*** Block opens ***
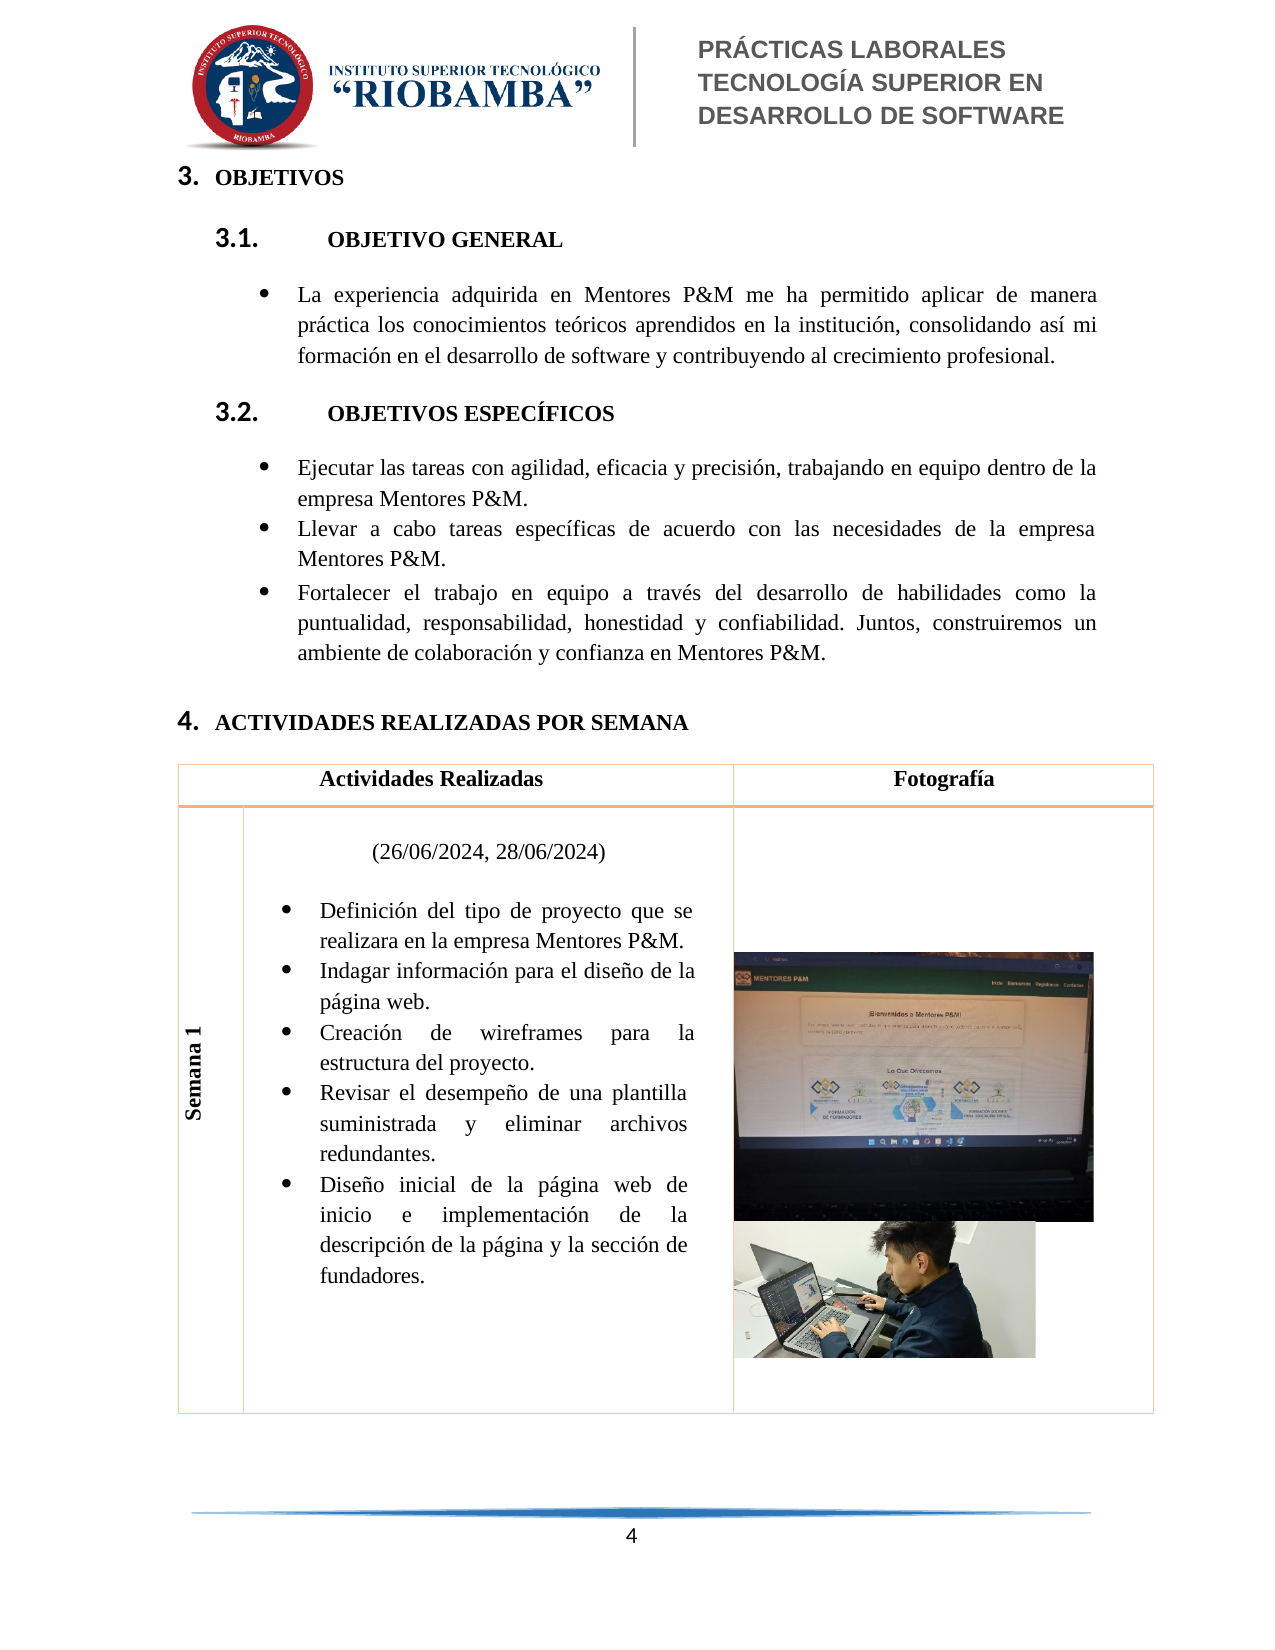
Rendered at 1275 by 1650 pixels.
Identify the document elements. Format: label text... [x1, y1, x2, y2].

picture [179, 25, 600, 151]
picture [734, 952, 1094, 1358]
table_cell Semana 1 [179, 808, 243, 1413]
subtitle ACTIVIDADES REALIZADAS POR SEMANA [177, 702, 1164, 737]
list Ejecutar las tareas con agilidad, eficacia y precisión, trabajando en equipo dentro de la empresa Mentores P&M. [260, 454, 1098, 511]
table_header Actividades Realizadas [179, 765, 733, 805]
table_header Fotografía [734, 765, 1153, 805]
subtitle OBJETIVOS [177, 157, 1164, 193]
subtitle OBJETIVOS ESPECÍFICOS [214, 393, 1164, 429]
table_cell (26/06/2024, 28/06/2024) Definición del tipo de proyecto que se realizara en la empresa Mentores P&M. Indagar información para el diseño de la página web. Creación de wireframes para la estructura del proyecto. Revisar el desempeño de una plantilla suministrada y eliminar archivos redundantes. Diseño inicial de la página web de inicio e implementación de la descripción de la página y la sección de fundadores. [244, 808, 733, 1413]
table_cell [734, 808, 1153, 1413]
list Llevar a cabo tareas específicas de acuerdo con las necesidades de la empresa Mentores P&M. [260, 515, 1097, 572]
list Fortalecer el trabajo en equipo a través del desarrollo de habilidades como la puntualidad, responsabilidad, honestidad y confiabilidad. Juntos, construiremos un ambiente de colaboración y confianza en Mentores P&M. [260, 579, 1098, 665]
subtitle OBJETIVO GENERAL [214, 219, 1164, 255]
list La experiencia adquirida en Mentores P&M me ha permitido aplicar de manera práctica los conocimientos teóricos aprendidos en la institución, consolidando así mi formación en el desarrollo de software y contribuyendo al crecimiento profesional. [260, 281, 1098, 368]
*** Block closes ***
*** Block opens ***
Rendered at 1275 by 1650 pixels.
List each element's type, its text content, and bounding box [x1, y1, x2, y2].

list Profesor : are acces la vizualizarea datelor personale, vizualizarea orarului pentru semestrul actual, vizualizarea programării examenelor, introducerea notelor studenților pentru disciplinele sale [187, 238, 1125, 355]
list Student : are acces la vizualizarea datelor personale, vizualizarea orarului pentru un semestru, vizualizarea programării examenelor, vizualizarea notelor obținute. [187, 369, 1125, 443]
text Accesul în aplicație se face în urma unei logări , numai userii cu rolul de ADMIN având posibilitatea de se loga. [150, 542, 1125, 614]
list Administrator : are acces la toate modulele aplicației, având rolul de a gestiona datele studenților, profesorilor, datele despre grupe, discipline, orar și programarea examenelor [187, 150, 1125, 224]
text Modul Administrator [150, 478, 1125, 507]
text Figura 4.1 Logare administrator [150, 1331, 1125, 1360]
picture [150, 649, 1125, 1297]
*** Block closes ***
*** Block opens ***
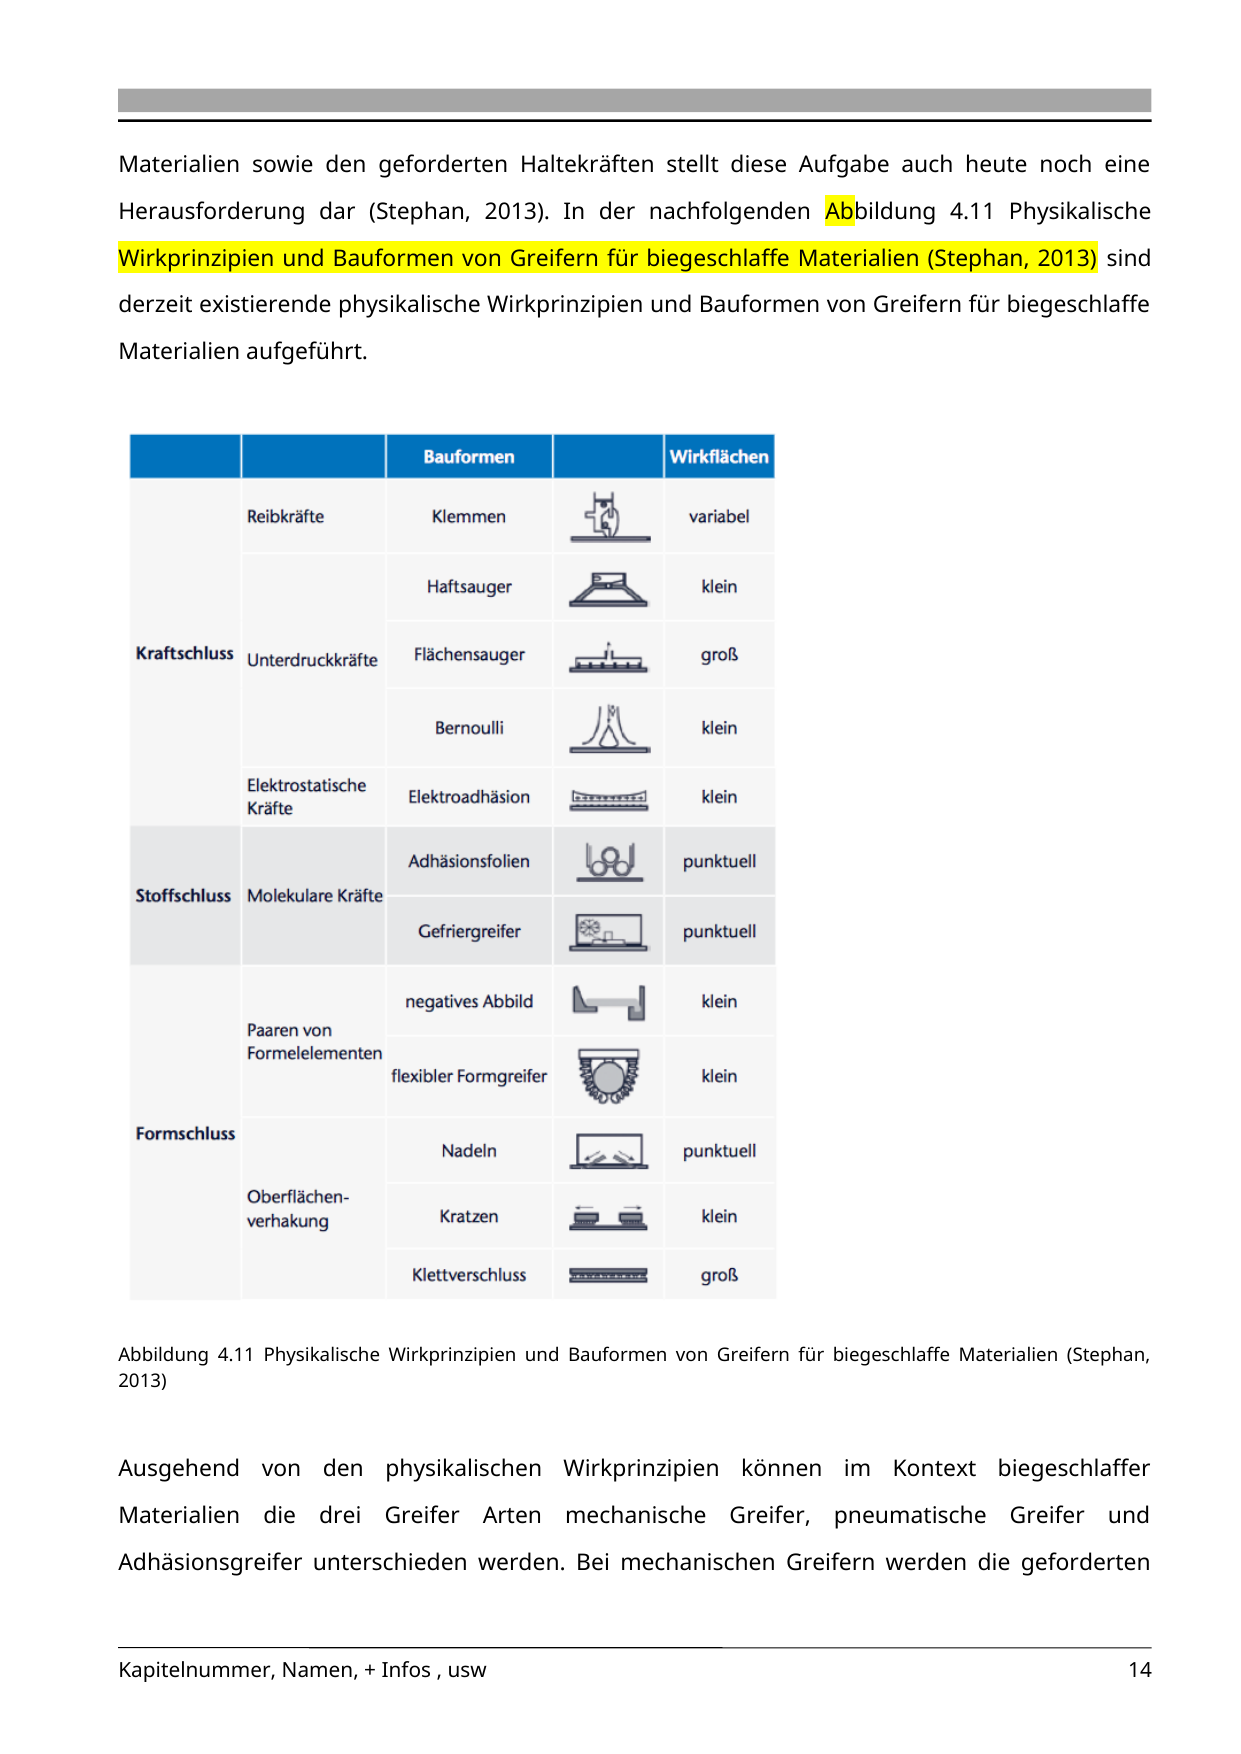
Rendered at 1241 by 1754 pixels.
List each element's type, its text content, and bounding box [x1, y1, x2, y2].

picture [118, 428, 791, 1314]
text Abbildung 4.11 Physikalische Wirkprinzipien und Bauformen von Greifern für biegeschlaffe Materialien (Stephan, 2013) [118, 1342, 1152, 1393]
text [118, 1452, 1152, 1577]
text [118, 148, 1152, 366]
*** Block closes ***
### Prompt
Above are the records. Copy the lines beginning at the one that has "Rendered at 1241 by 1754 pixels." and ending with the one that has "text [118, 148, 1152, 366]", unchanged.

### Result of this task
Rendered at 1241 by 1754 pixels.
List each element's type, its text content, and bounding box [x1, y1, x2, y2].

picture [118, 428, 791, 1314]
text Abbildung 4.11 Physikalische Wirkprinzipien und Bauformen von Greifern für biegeschlaffe Materialien (Stephan, 2013) [118, 1342, 1152, 1393]
text [118, 1452, 1152, 1577]
text [118, 148, 1152, 366]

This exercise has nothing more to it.